____ DATASET EXCERPTS

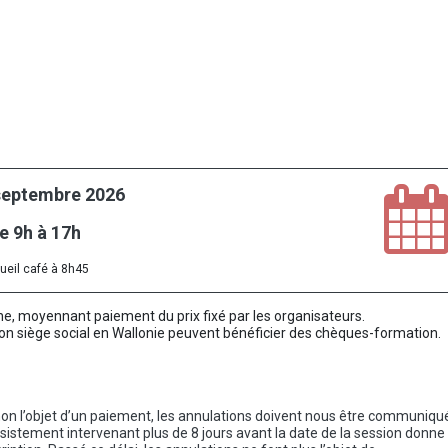
septembre 2026
e 9h à 17h
ueil café à 8h45
ne, moyennant paiement du prix fixé par les organisateurs.
a son siège social en Wallonie peuvent bénéficier des chèques-formation.
ou non l’objet d’un paiement, les annulations doivent nous être communiq
désistement intervenant plus de 8 jours avant la date de la session donne 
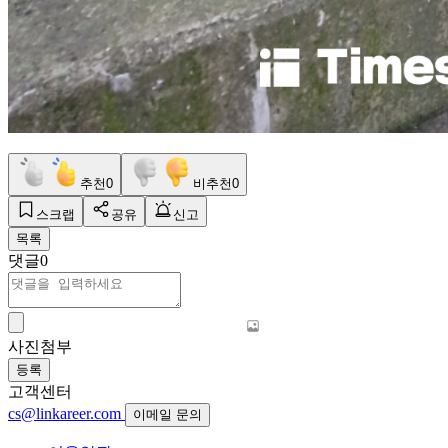
추천
0
비추천
0
스크랩
공유
신고
목록
댓글
0
사진첨부
등록
고객센터
cs@linkareer.com
이메일 문의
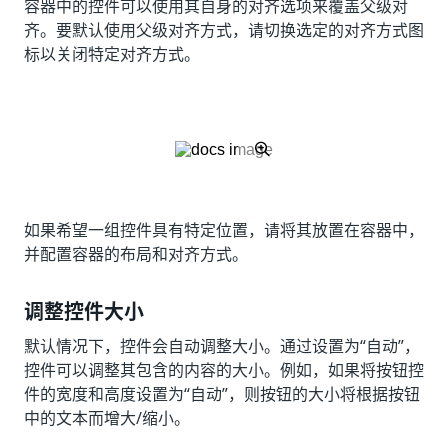
容器中的控件可以使用其自身的对齐选项来覆盖父级对
齐。要默认使用父级对齐方式，请切换选定的对齐方式图
标以关闭特定对齐方式。
如果希望一组控件具有特定位置，请将其放置在容器中，
并配置容器的布局和对齐方式。
调整控件大小
默认情况下，控件会自动调整大小。通过设置为“自动”，
控件可以调整其包含的内容的大小。例如，如果将按钮控
件的宽度和高度设置为“自动”，则按钮的大小将根据按钮
中的文本而增大/缩小。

________

When you output the listing, reproduce it exactly but drop its pictures.

OUTPUT FOR THIS EXERCISE:
septembre 2026
e 9h à 17h
ueil café à 8h45
ne, moyennant paiement du prix fixé par les organisateurs.
a son siège social en Wallonie peuvent bénéficier des chèques-formation.
ou non l’objet d’un paiement, les annulations doivent nous être communiq
désistement intervenant plus de 8 jours avant la date de la session donne 
추천
0
비추천
0
스크랩
공유
신고
목록
댓글
0
사진첨부
등록
고객센터
cs@linkareer.com
이메일 문의
容器中的控件可以使用其自身的对齐选项来覆盖父级对
齐。要默认使用父级对齐方式，请切换选定的对齐方式图
标以关闭特定对齐方式。
如果希望一组控件具有特定位置，请将其放置在容器中，
并配置容器的布局和对齐方式。
调整控件大小
默认情况下，控件会自动调整大小。通过设置为“自动”，
控件可以调整其包含的内容的大小。例如，如果将按钮控
件的宽度和高度设置为“自动”，则按钮的大小将根据按钮
中的文本而增大/缩小。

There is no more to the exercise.